Research Description
Autoimmune type 1 diabetes (T1D) is a heterogenous disease, but the basis of this variation is not fully understood. T cells of the immune system participate in the destruction of insulin producing islets in the pancreas, and some T1D subjects have increased levels of a subtype of T cells, Tscm cells, that can regenerate and replenish destructive T cells. Thus, Tscm cells may be a reservoir of destructive T cells in T1D. This proposal will test whether Tscm cells contribute to variation in disease progression and response to treatment in people before and after T1D diagnosis. Existing patient cohorts and data will be used to 1) determine whether Tscm cells before diagnosis correlate with development T1D; 2) test if Tscm cell levels correlate with loss of insulin production in T1D subjects; 3) assess whether genetic risk or age of disease onset is associated with increased levels of Tscm cells in subjects at risk to develop diabetes or after T1D diagnosis; and 4) determine if T1D subjects with increased Tscm cells have a worse response to drugs in clinical trials to prevent or reverse T1D. The significance of this study to T1D is two-fold: the results will contribute to understanding the biology underlying T1D disease heterogeneity which is essential for accurately predicting disease progression and stratifying patients for appropriate treatment. Further, the results will lay the groundwork for future studies of Tscm cells as markers in development of precision medicine approaches to T1D.Research Profile
What area of diabetes research does your project cover? What role will this particular project play in preventing, treating and/or curing diabetes?This study will address disease heterogeneity in patients with type 1 diabetes (T1D) by studying a recently identified population of T cells with stem-like properties that are expanded in a subset of T1D patients to determine their relationship to the disease process. The results will provide valuable knowledge on mechanisms underlying disease heterogeneity which is essential for accurately predicting disease progression, stratifying patients for appropriate treatment, and determining appropriate timing of therapy. The results will be immediately translational in natural history studies and clinical trials and applicable to the development of precision medicine approaches to T1D.
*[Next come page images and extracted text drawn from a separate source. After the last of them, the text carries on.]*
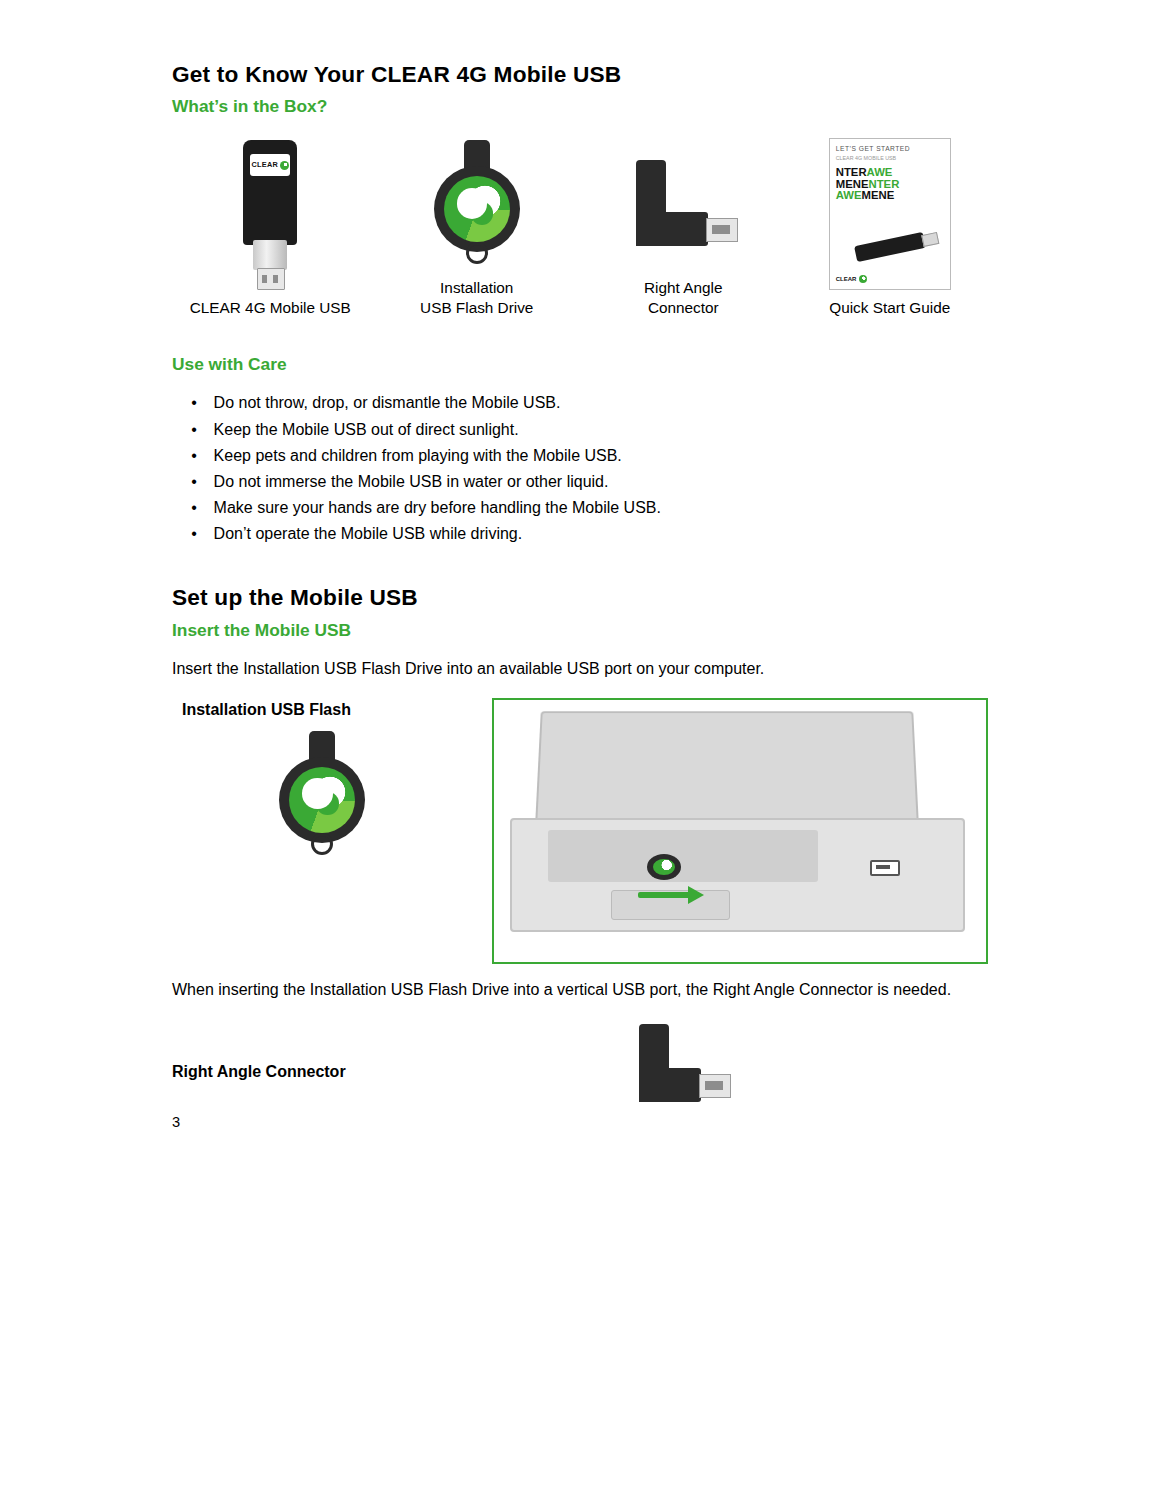Get to Know Your CLEAR 4G Mobile USB
What’s in the Box?
CLEAR
CLEAR 4G Mobile USB
Installation
USB Flash Drive
Right Angle
Connector
LET’S GET STARTED
CLEAR 4G MOBILE USB
NTERAWE
MENENTER
AWEMENE
CLEAR
Quick Start Guide
Use with Care
Do not throw, drop, or dismantle the Mobile USB.
Keep the Mobile USB out of direct sunlight.
Keep pets and children from playing with the Mobile USB.
Do not immerse the Mobile USB in water or other liquid.
Make sure your hands are dry before handling the Mobile USB.
Don’t operate the Mobile USB while driving.
Set up the Mobile USB
Insert the Mobile USB
Insert the Installation USB Flash Drive into an available USB port on your computer.
Installation USB Flash
When inserting the Installation USB Flash Drive into a vertical USB port, the Right Angle Connector is needed.
Right Angle Connector
3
If a person with diabetes were to ask you how your project will help them in the future, how would you respond?The purpose of this study is to link a unique immune cell type to variability in T1D disease progression and response to immunotherapy. The significance of the results of this study to T1D is to improve our understanding of the biology underlying T1D disease variation, which is essential for accurately predicting disease progression, stratifying patients for appropriate treatment, and determining the best time to treat patients to prevent and cure T1D. The results will be immediately applicable in clinical studies and drug trials in T1D and to the development of precision medicine approaches to T1D.
Why important for you, personally, to become involved in diabetes research? What role will this award play?I am passionate about research in T1D because it is the only autoimmune disease which does not have an FDA approved drug for treatment or prevention of disease. T1D has a clear link to the immune system and understanding why some individuals get T1D, how fast disease progresses and what drugs will best treat each subject is essential to improving the lives of people at risk for and living with T1D. This award will allow our group to expand our study of T cells with stem-like properties in T1D by linking these cells to disease using data from unique cohorts of patients participating in clinical studies of disease progression and immunotherapy trials.
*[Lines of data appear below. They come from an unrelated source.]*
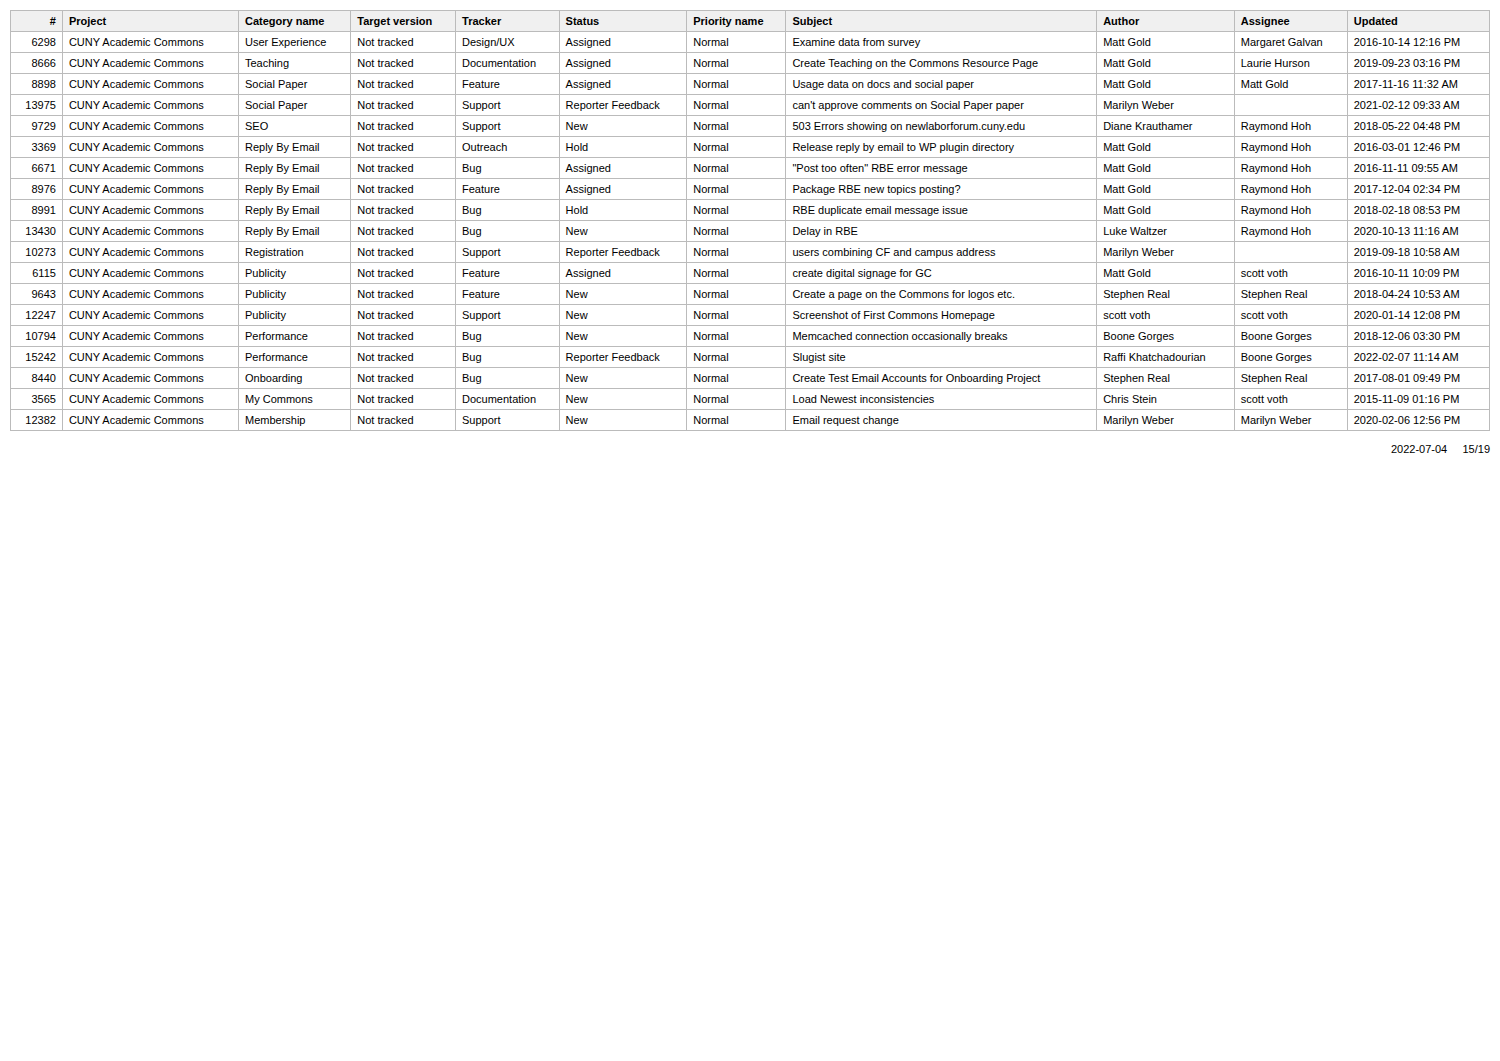| # | Project | Category name | Target version | Tracker | Status | Priority name | Subject | Author | Assignee | Updated |
| --- | --- | --- | --- | --- | --- | --- | --- | --- | --- | --- |
| 6298 | CUNY Academic Commons | User Experience | Not tracked | Design/UX | Assigned | Normal | Examine data from survey | Matt Gold | Margaret Galvan | 2016-10-14 12:16 PM |
| 8666 | CUNY Academic Commons | Teaching | Not tracked | Documentation | Assigned | Normal | Create Teaching on the Commons Resource Page | Matt Gold | Laurie Hurson | 2019-09-23 03:16 PM |
| 8898 | CUNY Academic Commons | Social Paper | Not tracked | Feature | Assigned | Normal | Usage data on docs and social paper | Matt Gold | Matt Gold | 2017-11-16 11:32 AM |
| 13975 | CUNY Academic Commons | Social Paper | Not tracked | Support | Reporter Feedback | Normal | can't approve comments on Social Paper paper | Marilyn Weber | | 2021-02-12 09:33 AM |
| 9729 | CUNY Academic Commons | SEO | Not tracked | Support | New | Normal | 503 Errors showing on newlaborforum.cuny.edu | Diane Krauthamer | Raymond Hoh | 2018-05-22 04:48 PM |
| 3369 | CUNY Academic Commons | Reply By Email | Not tracked | Outreach | Hold | Normal | Release reply by email to WP plugin directory | Matt Gold | Raymond Hoh | 2016-03-01 12:46 PM |
| 6671 | CUNY Academic Commons | Reply By Email | Not tracked | Bug | Assigned | Normal | "Post too often" RBE error message | Matt Gold | Raymond Hoh | 2016-11-11 09:55 AM |
| 8976 | CUNY Academic Commons | Reply By Email | Not tracked | Feature | Assigned | Normal | Package RBE new topics posting? | Matt Gold | Raymond Hoh | 2017-12-04 02:34 PM |
| 8991 | CUNY Academic Commons | Reply By Email | Not tracked | Bug | Hold | Normal | RBE duplicate email message issue | Matt Gold | Raymond Hoh | 2018-02-18 08:53 PM |
| 13430 | CUNY Academic Commons | Reply By Email | Not tracked | Bug | New | Normal | Delay in RBE | Luke Waltzer | Raymond Hoh | 2020-10-13 11:16 AM |
| 10273 | CUNY Academic Commons | Registration | Not tracked | Support | Reporter Feedback | Normal | users combining CF and campus address | Marilyn Weber | | 2019-09-18 10:58 AM |
| 6115 | CUNY Academic Commons | Publicity | Not tracked | Feature | Assigned | Normal | create digital signage for GC | Matt Gold | scott voth | 2016-10-11 10:09 PM |
| 9643 | CUNY Academic Commons | Publicity | Not tracked | Feature | New | Normal | Create a page on the Commons for logos etc. | Stephen Real | Stephen Real | 2018-04-24 10:53 AM |
| 12247 | CUNY Academic Commons | Publicity | Not tracked | Support | New | Normal | Screenshot of First Commons Homepage | scott voth | scott voth | 2020-01-14 12:08 PM |
| 10794 | CUNY Academic Commons | Performance | Not tracked | Bug | New | Normal | Memcached connection occasionally breaks | Boone Gorges | Boone Gorges | 2018-12-06 03:30 PM |
| 15242 | CUNY Academic Commons | Performance | Not tracked | Bug | Reporter Feedback | Normal | Slugist site | Raffi Khatchadourian | Boone Gorges | 2022-02-07 11:14 AM |
| 8440 | CUNY Academic Commons | Onboarding | Not tracked | Bug | New | Normal | Create Test Email Accounts for Onboarding Project | Stephen Real | Stephen Real | 2017-08-01 09:49 PM |
| 3565 | CUNY Academic Commons | My Commons | Not tracked | Documentation | New | Normal | Load Newest inconsistencies | Chris Stein | scott voth | 2015-11-09 01:16 PM |
| 12382 | CUNY Academic Commons | Membership | Not tracked | Support | New | Normal | Email request change | Marilyn Weber | Marilyn Weber | 2020-02-06 12:56 PM |
2022-07-04 15/19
In what direction do you see the future of diabetes research going?The T1D field is on the cusp of breakthroughs in preventing and delaying disease in individuals who are at risk for T1D. There are also new therapeutic approaches in both the at risk and new onset T1D populations that will more specifically target the immune cells involved in beta cell destruction rather than drugs that mediate global immunosuppression. Linking immune intervention with treatments targeting beta cell health are likely to be the most successful in preventing and treating T1D.